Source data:
= = = = = = =
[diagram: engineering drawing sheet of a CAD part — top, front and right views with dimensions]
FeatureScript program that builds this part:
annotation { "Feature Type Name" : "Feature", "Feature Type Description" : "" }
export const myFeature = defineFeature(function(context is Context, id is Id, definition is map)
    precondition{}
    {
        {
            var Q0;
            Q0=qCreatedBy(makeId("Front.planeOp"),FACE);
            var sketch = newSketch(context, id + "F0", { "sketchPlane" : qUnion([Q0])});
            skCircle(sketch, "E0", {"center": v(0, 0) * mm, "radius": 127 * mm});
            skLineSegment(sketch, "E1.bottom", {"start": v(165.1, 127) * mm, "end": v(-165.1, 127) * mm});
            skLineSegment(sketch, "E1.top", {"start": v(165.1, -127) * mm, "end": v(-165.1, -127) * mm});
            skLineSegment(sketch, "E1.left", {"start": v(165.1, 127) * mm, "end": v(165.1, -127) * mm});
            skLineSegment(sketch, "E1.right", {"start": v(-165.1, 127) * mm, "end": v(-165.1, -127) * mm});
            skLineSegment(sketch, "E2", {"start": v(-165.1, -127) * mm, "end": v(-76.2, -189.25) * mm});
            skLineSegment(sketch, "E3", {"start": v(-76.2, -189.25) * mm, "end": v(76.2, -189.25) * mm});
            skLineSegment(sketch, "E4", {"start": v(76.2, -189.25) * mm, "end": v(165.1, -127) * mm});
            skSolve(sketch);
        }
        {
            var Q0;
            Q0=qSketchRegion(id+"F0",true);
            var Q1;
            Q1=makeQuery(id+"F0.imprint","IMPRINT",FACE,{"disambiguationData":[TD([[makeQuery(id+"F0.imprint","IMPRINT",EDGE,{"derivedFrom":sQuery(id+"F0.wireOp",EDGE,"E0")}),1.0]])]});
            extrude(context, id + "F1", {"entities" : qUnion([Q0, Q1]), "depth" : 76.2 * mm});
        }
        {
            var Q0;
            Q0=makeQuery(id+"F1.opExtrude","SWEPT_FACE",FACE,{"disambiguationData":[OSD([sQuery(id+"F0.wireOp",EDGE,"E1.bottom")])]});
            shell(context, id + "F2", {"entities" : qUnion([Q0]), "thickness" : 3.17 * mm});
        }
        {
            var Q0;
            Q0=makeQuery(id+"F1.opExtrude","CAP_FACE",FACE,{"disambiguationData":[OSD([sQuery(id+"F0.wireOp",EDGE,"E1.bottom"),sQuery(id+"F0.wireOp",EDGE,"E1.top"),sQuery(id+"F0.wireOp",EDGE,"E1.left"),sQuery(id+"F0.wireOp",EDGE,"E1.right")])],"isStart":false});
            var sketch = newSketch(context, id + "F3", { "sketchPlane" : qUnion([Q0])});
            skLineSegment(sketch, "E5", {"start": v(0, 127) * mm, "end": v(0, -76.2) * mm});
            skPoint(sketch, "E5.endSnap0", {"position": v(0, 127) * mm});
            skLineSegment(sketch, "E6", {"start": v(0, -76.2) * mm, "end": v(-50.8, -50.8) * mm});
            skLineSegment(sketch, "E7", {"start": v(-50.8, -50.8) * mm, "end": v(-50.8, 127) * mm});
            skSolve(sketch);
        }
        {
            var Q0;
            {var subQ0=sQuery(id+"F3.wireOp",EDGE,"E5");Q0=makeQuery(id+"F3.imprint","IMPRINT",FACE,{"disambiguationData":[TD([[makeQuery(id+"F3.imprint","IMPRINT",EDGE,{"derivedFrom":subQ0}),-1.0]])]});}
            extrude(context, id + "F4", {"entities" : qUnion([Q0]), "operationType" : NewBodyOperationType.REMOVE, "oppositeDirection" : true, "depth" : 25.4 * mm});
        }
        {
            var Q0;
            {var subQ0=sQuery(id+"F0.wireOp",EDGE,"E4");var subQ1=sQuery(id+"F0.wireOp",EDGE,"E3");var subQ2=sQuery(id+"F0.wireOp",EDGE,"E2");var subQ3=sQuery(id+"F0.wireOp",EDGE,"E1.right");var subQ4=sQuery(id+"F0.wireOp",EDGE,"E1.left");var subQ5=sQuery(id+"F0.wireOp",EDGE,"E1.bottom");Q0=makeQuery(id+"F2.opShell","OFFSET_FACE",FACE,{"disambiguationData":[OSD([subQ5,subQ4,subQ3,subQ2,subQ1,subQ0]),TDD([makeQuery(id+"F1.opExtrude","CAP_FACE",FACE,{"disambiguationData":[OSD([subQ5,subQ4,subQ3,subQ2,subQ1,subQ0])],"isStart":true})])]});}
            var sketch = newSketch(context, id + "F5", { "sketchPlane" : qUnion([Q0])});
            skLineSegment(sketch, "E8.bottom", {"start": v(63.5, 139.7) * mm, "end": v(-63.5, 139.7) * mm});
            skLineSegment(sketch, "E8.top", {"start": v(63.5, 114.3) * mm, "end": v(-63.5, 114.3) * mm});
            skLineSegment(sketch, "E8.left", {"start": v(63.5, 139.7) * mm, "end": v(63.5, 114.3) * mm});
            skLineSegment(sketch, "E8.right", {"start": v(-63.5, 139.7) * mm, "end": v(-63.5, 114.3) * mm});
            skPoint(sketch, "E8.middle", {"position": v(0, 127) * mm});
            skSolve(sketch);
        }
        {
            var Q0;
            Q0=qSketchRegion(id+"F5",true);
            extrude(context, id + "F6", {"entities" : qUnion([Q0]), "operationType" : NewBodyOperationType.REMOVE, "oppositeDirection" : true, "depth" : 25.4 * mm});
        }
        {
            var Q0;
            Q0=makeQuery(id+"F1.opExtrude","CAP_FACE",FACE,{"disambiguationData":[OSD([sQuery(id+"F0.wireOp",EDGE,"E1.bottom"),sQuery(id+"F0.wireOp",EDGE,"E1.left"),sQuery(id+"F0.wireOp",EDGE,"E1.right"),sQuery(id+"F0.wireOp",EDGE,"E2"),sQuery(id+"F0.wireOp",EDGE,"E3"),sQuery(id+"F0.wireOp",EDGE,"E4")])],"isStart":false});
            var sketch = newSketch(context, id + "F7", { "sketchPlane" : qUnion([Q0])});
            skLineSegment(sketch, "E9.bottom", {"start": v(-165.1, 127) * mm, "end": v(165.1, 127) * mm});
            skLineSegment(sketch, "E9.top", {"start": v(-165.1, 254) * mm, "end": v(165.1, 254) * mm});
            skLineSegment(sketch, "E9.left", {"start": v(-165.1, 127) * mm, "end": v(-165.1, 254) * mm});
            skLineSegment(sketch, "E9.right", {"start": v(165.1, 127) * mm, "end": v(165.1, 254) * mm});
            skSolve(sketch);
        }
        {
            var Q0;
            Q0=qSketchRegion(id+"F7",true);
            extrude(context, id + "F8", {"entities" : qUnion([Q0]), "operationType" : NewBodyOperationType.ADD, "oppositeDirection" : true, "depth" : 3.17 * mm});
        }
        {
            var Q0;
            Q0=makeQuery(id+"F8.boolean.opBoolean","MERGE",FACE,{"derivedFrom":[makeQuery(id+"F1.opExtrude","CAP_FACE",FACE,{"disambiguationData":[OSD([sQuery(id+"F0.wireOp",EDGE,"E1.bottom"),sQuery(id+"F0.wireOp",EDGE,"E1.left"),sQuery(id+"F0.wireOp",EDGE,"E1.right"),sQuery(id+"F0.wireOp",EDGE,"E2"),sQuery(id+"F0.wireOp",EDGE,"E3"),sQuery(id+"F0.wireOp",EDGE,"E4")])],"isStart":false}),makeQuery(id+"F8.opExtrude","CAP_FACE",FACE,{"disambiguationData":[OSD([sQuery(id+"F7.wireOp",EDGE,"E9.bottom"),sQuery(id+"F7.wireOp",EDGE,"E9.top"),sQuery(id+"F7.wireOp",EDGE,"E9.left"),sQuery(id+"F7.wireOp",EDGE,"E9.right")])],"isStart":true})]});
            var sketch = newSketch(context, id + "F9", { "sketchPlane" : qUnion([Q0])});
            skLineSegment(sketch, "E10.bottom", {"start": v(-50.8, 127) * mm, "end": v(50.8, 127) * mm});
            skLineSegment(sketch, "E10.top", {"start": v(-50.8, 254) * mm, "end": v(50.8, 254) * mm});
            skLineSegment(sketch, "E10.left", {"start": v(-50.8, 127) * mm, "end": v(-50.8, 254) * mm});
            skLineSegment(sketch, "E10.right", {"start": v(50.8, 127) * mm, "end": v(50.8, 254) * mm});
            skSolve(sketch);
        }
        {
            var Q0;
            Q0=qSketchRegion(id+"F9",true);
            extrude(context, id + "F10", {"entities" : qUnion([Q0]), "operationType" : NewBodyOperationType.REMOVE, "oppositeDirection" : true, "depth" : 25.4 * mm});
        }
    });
= = = = = = =
_Exercise objective_
Count the lines in the source data that contain the string "part", matching case exactly. Reply with the number only.

_Answer to the exercise_
2